CSV.open("candidates_comments.csv", "w") do |csv|
  csv << ["comment_id", "candidate_id", "comment"]
  500.times { |i| csv << [i, rand(0...1000), "Comment #{i}"] }
end

candidates = CSV.read("candidates.csv", headers: true)
comments = CSV.read("candidates_comments.csv", headers: true)

puts "=" * 60
puts "METHOD 1: find() inside loop"
puts "=" * 60

GC.start
mem_before = `ps -o rss= -p #{Process.pid}`.to_i / 1024.0

time1 = Benchmark.measure do
  comments.each do |comment|
    candidates.find { |c| c["id"] == comment["candidate_id"] }
  end
end

GC.start
mem_after = `ps -o rss= -p #{Process.pid}`.to_i / 1024.0

puts "Time:   #{time1.real.round(3)}s"
puts "Memory: #{mem_before.round(2)}MB → #{mem_after.round(2)}MB (#{(mem_after - mem_before).round(2)}MB used)"

puts "\n" + "=" * 60
puts "METHOD 2: Hash lookup"
puts "=" * 60

GC.start
mem_before = `ps -o rss= -p #{Process.pid}`.to_i / 1024.0

time2 = Benchmark.measure do
  candidates_by_id = {}
  candidates.each { |c| candidates_by_id[c["id"]] = c }
  comments.each { |comment| candidates_by_id[comment["candidate_id"]] }
end

GC.start
mem_after = `ps -o rss= -p #{Process.pid}`.to_i / 1024.0

puts "Time:   #{time2.real.round(3)}s"
puts "Memory: #{mem_before.round(2)}MB → #{mem_after.round(2)}MB (#{(mem_after - mem_before).round(2)}MB used)"

puts "\n" + "=" * 60
puts "SUMMARY"
puts "=" * 60
puts "Speedup: #{(time1.real / time2.real).round(1)}x faster"

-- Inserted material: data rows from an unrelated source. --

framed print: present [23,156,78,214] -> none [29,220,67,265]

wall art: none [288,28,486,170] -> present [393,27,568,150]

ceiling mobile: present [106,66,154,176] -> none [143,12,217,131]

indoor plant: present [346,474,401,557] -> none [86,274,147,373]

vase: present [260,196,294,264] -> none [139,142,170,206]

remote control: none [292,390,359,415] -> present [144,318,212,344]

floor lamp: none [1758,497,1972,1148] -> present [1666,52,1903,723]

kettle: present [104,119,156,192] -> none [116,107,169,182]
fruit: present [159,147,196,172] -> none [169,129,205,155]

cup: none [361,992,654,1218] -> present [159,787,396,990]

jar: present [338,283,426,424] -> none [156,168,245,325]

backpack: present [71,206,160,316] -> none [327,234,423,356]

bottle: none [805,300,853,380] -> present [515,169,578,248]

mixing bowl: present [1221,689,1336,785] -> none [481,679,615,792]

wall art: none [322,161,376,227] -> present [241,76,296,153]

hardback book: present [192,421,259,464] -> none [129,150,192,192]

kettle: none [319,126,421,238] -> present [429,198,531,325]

File.delete("candidates.csv")
File.delete("candidates_comments.csv")

============================================================
METHOD 1: find() inside loop
============================================================
Time:   1.247s
Memory: 45.32MB → 46.15MB (0.83MB used)

============================================================
METHOD 2: Hash lookup
============================================================
Time:   0.045s
Memory: 46.15MB → 47.82MB (1.67MB used)

============================================================
SUMMARY
============================================================
Speedup: 27.7x faster

In summary, the choice between Hash and Find approaches depends on the dataset we have and the machine we're working on. Since the data we work with is large and the machines are relatively good, the Hash method saves us more in terms of time. Besides that, since the data doesn't change, we prefer the Hash method. Find or Select is what comes to mind first, but what comes to mind first isn't always the best.

So, have you had any performance experience or challenge when reading data and doing search operations on data?